That's right. Only four classes. That's enough for me. It's still twelve hours. I'll just take one or five courses every summer to complete my general education requirements. I'm not in any big hurry to get out of here, so if I end up going to school for five or six years, so be it. I'm not biting off any more than I can chew. I'm following my dad's advice for once, and everyone acts like I'm doing something wrong. 'Twelve hours? Why not seventeen?' No way, man. Not for me. If I had more than twelve hours I'd probably quit my job. I can barely handle twelve hours as it is. I can't concentrate that long. I never even have time for videogames. If I'd known college would take away my videogames, I wouldn't be here right now.

By the way, I was correct. I was only sick because I hadn't slept much or eaten. I'm all better. I got a good 10 hours of sleep last night. Yep. I'm actually in a somewhat positive mood right now, too. Amidst the sleepiness and general hell that yesterday felt like, there also came depression. I'm OK today, though. Along with my health going downhill, my emotions are a little extreme when I'm tired. I get really weird and silly if I'm with certain friends, but I might also think about jumping off of a bridge. So, lack of sleep is just bad for me all around.

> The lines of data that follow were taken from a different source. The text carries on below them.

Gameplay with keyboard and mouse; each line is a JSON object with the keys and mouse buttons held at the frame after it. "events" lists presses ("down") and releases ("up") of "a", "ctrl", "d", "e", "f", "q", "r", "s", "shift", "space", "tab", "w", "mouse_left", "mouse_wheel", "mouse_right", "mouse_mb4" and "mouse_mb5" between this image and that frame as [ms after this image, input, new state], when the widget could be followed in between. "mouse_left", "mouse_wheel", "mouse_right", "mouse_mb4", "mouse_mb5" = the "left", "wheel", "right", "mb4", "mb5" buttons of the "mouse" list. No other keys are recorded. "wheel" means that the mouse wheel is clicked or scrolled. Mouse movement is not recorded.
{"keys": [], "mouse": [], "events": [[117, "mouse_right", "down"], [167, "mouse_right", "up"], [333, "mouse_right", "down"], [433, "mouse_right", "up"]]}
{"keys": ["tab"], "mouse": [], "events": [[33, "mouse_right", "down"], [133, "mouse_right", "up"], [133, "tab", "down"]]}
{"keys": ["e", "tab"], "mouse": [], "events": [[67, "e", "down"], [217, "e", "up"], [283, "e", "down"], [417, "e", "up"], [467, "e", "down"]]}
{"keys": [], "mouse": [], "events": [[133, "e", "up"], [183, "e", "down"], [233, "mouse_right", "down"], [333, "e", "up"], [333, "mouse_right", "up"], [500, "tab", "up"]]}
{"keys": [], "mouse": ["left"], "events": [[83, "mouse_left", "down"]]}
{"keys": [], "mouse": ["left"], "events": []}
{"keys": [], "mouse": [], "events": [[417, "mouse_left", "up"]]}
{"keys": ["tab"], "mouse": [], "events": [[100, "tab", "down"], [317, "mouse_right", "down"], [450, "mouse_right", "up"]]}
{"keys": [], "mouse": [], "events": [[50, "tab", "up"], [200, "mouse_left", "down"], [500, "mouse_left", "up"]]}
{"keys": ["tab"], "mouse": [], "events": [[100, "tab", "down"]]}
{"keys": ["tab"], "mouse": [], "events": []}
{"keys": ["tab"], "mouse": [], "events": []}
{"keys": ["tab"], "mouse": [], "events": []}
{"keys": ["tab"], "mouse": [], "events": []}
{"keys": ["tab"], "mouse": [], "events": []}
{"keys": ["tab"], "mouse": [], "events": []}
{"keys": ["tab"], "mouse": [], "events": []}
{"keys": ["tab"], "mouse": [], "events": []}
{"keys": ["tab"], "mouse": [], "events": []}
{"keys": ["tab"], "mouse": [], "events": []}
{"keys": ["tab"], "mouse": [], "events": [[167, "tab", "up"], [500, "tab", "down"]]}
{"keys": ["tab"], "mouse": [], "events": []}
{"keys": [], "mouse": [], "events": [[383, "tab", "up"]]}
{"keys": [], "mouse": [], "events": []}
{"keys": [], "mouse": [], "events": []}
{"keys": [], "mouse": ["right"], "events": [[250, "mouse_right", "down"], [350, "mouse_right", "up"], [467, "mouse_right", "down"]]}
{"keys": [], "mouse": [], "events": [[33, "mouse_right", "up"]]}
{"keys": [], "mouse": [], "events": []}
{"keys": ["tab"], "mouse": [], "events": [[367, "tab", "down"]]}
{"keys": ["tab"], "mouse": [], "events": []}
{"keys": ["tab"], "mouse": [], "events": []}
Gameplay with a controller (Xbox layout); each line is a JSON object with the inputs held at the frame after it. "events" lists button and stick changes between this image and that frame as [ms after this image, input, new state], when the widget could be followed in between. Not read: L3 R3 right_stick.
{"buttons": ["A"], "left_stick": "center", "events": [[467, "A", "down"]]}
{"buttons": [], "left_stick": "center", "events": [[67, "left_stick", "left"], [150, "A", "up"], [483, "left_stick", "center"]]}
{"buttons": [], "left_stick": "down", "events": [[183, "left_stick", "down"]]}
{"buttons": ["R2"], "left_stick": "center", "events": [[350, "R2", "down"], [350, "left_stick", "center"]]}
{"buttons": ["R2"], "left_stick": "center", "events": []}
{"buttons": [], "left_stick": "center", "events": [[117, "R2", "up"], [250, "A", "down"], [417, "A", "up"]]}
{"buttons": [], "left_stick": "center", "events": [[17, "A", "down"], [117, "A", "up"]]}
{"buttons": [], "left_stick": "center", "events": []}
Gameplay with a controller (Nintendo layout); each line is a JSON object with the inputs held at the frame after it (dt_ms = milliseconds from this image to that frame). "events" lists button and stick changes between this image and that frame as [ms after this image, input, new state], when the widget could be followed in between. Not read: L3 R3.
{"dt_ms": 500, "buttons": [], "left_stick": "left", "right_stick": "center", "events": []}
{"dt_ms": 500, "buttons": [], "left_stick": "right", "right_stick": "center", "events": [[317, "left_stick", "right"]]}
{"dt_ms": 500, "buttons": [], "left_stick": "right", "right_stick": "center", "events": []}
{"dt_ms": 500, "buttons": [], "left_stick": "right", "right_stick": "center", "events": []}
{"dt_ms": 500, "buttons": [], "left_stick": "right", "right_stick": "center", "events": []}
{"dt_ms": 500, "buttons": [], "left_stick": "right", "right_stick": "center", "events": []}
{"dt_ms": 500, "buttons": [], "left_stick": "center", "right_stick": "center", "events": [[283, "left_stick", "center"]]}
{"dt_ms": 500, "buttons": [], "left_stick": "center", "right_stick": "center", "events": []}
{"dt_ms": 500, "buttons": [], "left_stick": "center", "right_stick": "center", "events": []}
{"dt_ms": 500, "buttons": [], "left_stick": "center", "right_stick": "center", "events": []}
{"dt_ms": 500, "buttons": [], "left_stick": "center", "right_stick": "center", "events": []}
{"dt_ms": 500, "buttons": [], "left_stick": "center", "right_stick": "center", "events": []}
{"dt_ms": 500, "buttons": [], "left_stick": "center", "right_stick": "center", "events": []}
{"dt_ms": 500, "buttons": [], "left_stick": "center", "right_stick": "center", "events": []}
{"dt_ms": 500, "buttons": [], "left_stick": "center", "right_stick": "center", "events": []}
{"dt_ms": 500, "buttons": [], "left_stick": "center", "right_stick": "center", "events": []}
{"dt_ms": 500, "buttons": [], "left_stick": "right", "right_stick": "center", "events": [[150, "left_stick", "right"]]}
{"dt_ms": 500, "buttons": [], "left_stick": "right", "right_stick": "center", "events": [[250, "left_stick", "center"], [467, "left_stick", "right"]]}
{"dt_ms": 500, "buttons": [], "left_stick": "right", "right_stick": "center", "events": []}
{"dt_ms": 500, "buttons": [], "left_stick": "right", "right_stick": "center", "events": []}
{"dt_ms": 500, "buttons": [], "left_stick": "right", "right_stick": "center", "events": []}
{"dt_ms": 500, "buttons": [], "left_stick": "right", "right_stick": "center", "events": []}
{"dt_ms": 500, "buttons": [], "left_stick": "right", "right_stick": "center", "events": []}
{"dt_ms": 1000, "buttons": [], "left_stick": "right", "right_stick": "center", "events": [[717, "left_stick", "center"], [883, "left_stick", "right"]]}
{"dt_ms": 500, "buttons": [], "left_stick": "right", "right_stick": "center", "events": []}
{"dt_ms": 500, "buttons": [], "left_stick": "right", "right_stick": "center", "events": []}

Well, I'll let you go now. Talk to you later, blog buddies.
Comments: Read 4 or Add Your Own.

Monday, November 28th, 2005

Subject:... ... ...ugh... ...
Time:2:52 pm.
Mood: sick.

...*bangs head on wall* Stupid... *Bang!* Stupid... *Bang!* Stupid... *Bang!* Stupid...

I'm a complete and total idiot. Yeah, yeah, everybody knows that already, but I just have to say it because I really feel like it right now. Procrastination on such a scale should be a crime. OK. So, in my CIS class I had to do like, 22 or 23 Microsoft Word assignments. I had all the stuff to do all of these assignments for weeks. I knew that they weren't due until the end of November, though, so I put them off. ...and put them off... and...put them off. Anyway, I could have had bonus points. I swear I could have had a 200% in that damn class if I weren't so lazy. It's like Hyde's class without Hyde. Most of it is a total waste of my time. It's the only class that I've allowed myself to actually skip...twice. It's that simple. But those damn Microsoft assignments are so time consuming. They were all due today and last night I hadn't started on any of them. So, like I should have known would happen, I worked on those stupid things from 10:00 p.m. last night until 6:00 a.m. this morning. Now I'm fucking sick. One reason might be because I walked in this ridiculous weather...another reason might be that I've decided not to eat for a while...(I ate a lot at Thanksgiving)...Anyway, I deserve it. I'm stupid. I did this to myself. I'm at work. I'm probably going to get into trouble.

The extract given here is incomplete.